A decisão de rescindir o contrato já havia sido confirmada há quase um mês pelo ex-procurador do município, Eduardo Duarte Ferreira. Edson Vianna ressaltou que o assunto é polêmico e, por isso, fez questão de ter a sua visão sobre o problema. O parecer da procuradoria ficou pronto anteontem.
Segundo Vianna, a procuradoria detectou que houve uma violação a uma cláusula do contrato que proíbe a subcontratação de uma outra empresa para executar o serviço.

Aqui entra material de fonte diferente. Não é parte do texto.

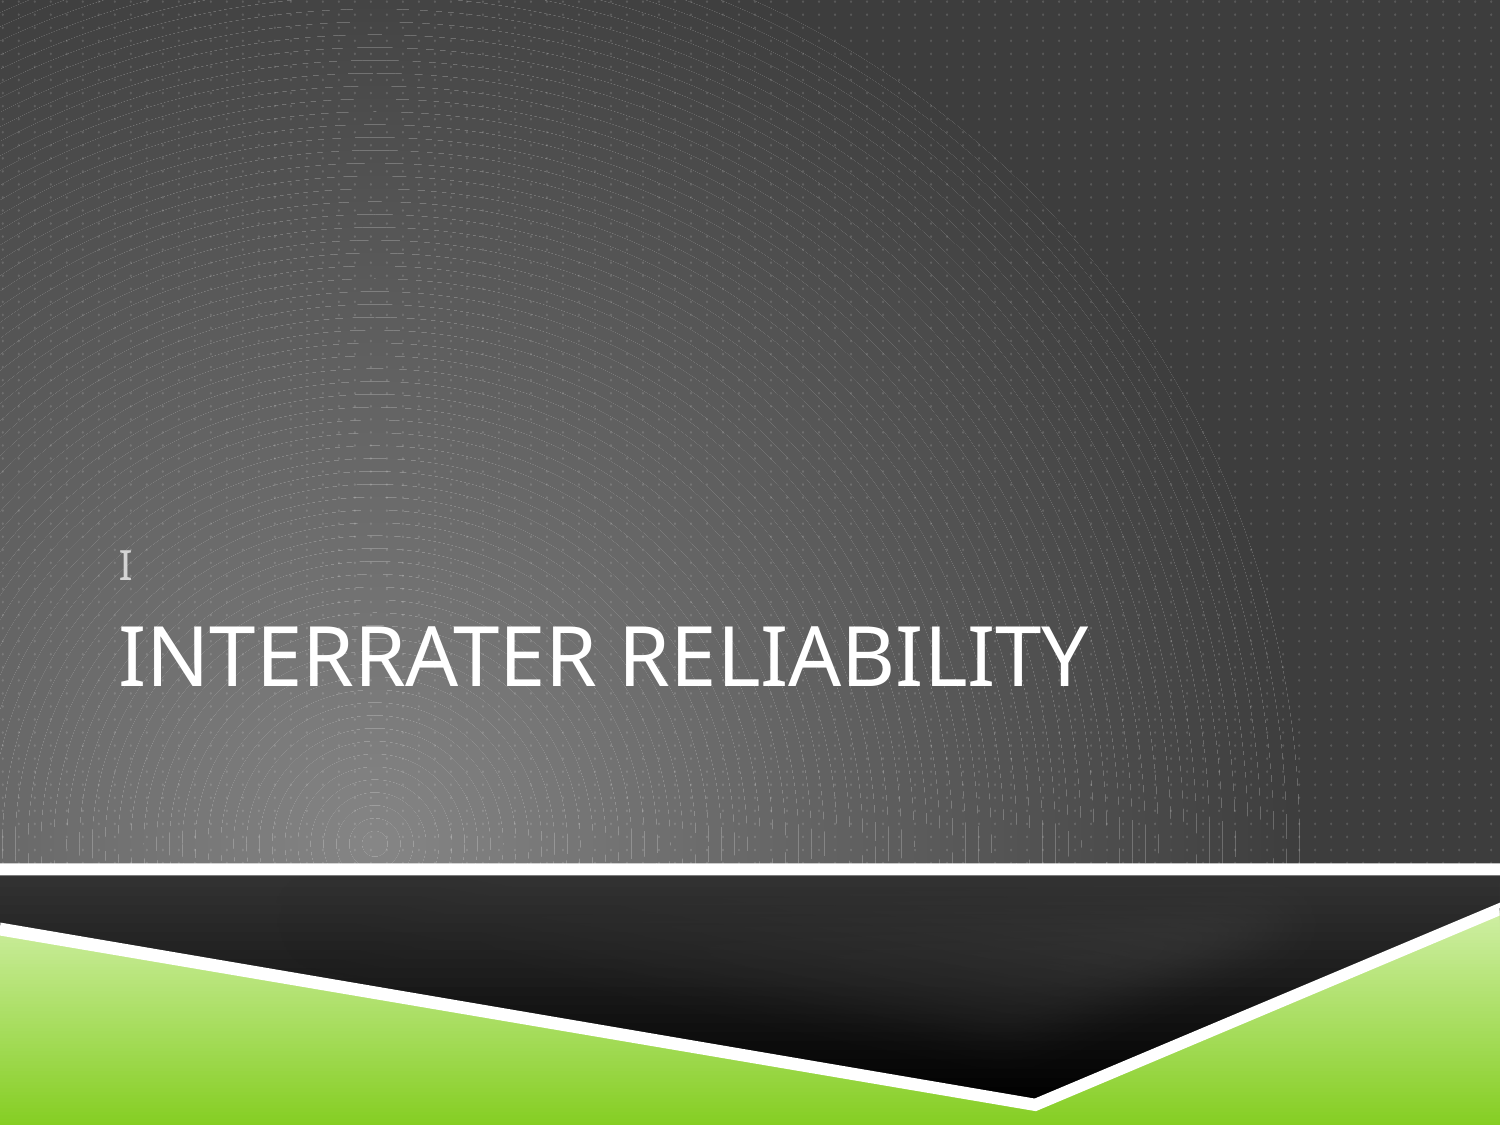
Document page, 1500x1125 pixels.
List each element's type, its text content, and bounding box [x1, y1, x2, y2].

list I [118, 350, 1394, 597]
title Interrater reliability [118, 597, 1394, 820]
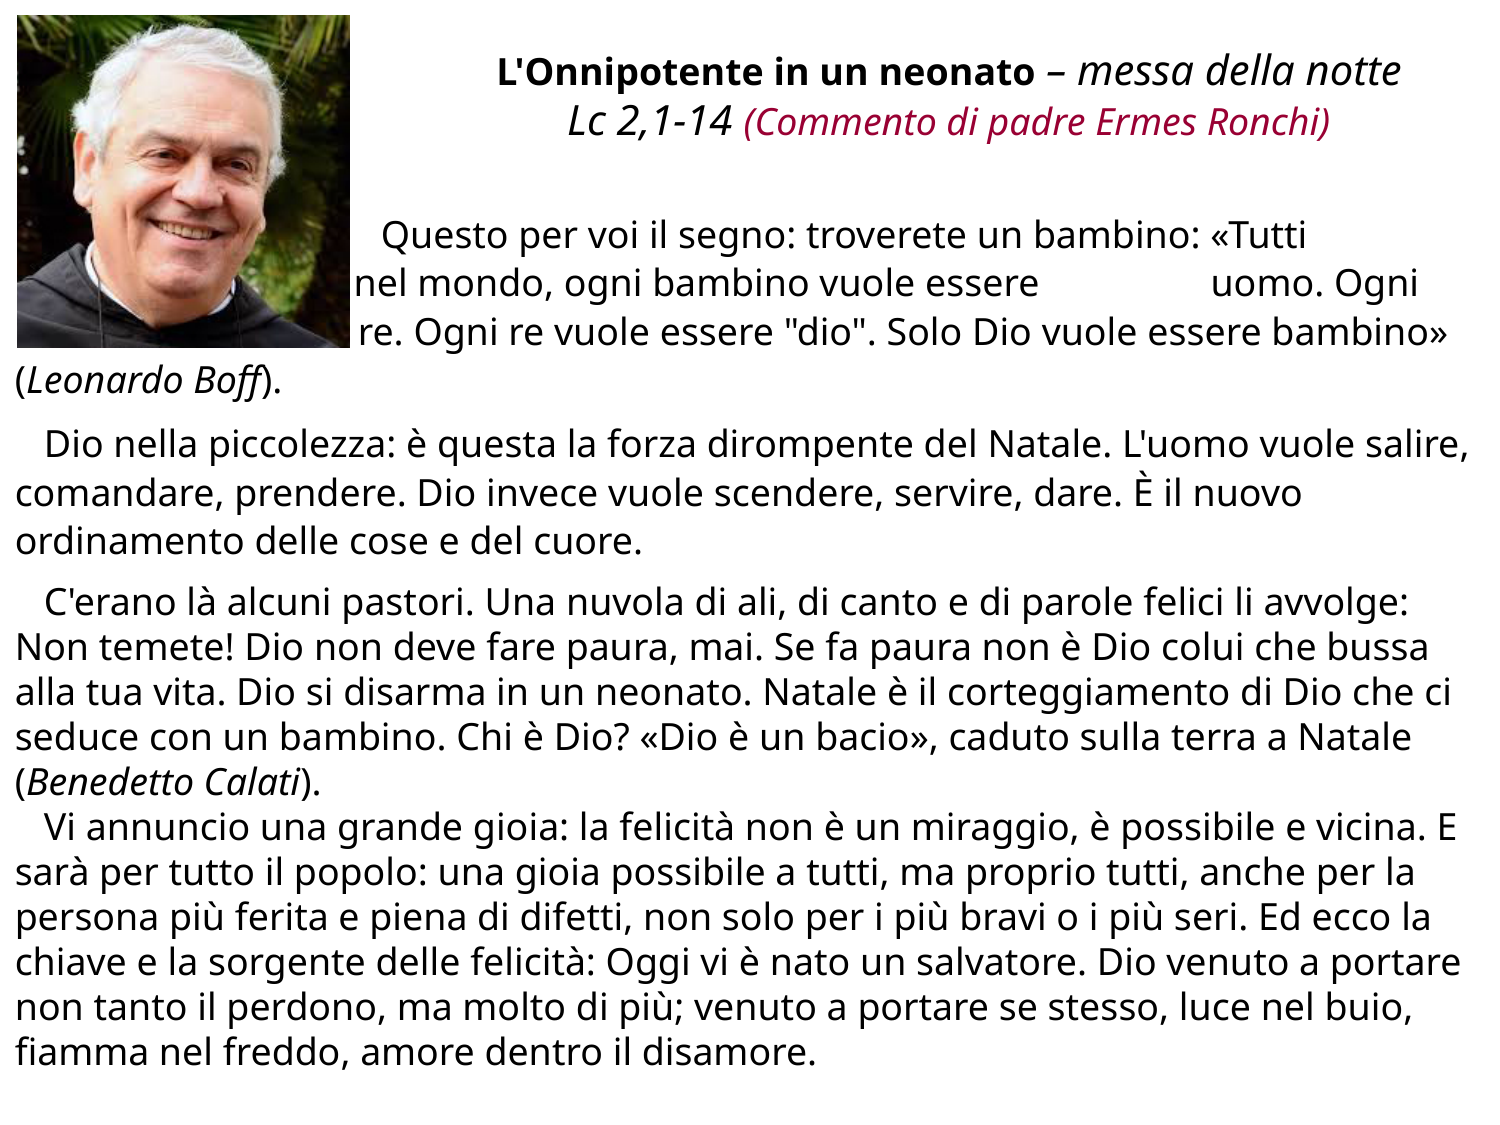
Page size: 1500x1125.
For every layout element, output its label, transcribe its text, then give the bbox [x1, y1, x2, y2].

text_box Questo per voi il segno: troverete un bambino: «Tutti vogliono crescere nel mondo, ogni bambino vuole essere uomo. Ogni uomo vuole essere re. Ogni re vuole essere "dio". Solo Dio vuole essere bambino» (Leonardo Boff). Dio nella piccolezza: è questa la forza dirompente del Natale. L'uomo vuole salire, comandare, prendere. Dio invece vuole scendere, servire, dare. È il nuovo ordinamento delle cose e del cuore. C'erano là alcuni pastori. Una nuvola di ali, di canto e di parole felici li avvolge: Non temete! Dio non deve fare paura, mai. Se fa paura non è Dio colui che bussa alla tua vita. Dio si disarma in un neonato. Natale è il corteggiamento di Dio che ci seduce con un bambino. Chi è Dio? «Dio è un bacio», caduto sulla terra a Natale (Benedetto Calati). Vi annuncio una grande gioia: la felicità non è un miraggio, è possibile e vicina. E sarà per tutto il popolo: una gioia possibile a tutti, ma proprio tutti, anche per la persona più ferita e piena di difetti, non solo per i più bravi o i più seri. Ed ecco la chiave e la sorgente delle felicità: Oggi vi è nato un salvatore. Dio venuto a portare non tanto il perdono, ma molto di più; venuto a portare se stesso, luce nel buio, fiamma nel freddo, amore dentro il disamore. [0, 801, 1500, 1081]
text_box L'Onnipotente in un neonato – messa della notte Lc 2,1-14 (Commento di padre Ermes Ronchi) [350, 36, 1500, 197]
picture [17, 15, 350, 348]
text_box Questo per voi il segno: troverete un bambino: «Tutti vogliono crescere nel mondo, ogni bambino vuole essere uomo. Ogni uomo vuole essere re. Ogni re vuole essere "dio". Solo Dio vuole essere bambino» (Leonardo Boff). Dio nella piccolezza: è questa la forza dirompente del Natale. L'uomo vuole salire, comandare, prendere. Dio invece vuole scendere, servire, dare. È il nuovo ordinamento delle cose e del cuore. C'erano là alcuni pastori. Una nuvola di ali, di canto e di parole felici li avvolge: Non temete! Dio non deve fare paura, mai. Se fa paura non è Dio colui che bussa alla tua vita. Dio si disarma in un neonato. Natale è il corteggiamento di Dio che ci seduce con un bambino. Chi è Dio? «Dio è un bacio», caduto sulla terra a Natale (Benedetto Calati). Vi annuncio una grande gioia: la felicità non è un miraggio, è possibile e vicina. E sarà per tutto il popolo: una gioia possibile a tutti, ma proprio tutti, anche per la persona più ferita e piena di difetti, non solo per i più bravi o i più seri. Ed ecco la chiave e la sorgente delle felicità: Oggi vi è nato un salvatore. Dio venuto a portare non tanto il perdono, ma molto di più; venuto a portare se stesso, luce nel buio, fiamma nel freddo, amore dentro il disamore. [0, 200, 1500, 799]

Ele informou que notas fiscais emitidas pela Moraes e Moraes comprovam que a Tâmara contratou essa empresa para a roçagem e capina.
O procurador explicou que, após o recebimento da notificação, representantes da Tâmara têm cinco dias para comparecer à prefeitura e dar sequência ao processo de rescisão. ‘‘Se eventualmente não houver disposição da Tâmara de concordar com a rescisão, isso será feito judicialmente’’, ressaltou.
A Tâmara está envolvida em denúncias de superfaturamente em serviços de roçagem e capina. O caso está sendo investigado pela Promotoria de Defesa do Patrimônio Público desde fevereiro. Segundo o Ministério Público, planilhas teriam sido forjadas para justificar o pagamento da autarquia à empresa maringaense.